* JOB ITEM
Copy each line in the data that includes the word "Original".

Extracted page text data:
------------------------------------------------------------------------

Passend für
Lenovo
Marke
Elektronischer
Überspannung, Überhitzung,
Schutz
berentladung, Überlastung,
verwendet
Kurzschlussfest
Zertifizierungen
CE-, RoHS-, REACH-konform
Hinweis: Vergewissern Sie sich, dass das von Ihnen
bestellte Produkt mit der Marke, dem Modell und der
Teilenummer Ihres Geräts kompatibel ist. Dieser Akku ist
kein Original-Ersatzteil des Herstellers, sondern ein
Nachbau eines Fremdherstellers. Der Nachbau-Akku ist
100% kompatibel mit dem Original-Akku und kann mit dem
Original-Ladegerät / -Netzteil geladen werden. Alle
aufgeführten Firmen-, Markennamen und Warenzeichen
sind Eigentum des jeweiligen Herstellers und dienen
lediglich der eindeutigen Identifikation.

------------------------------------------------------------------------

* RESPONSE TO THIS TASK
kein Original-Ersatzteil des Herstellers, sondern ein
100% kompatibel mit dem Original-Akku und kann mit dem
Original-Ladegerät / -Netzteil geladen werden. Alle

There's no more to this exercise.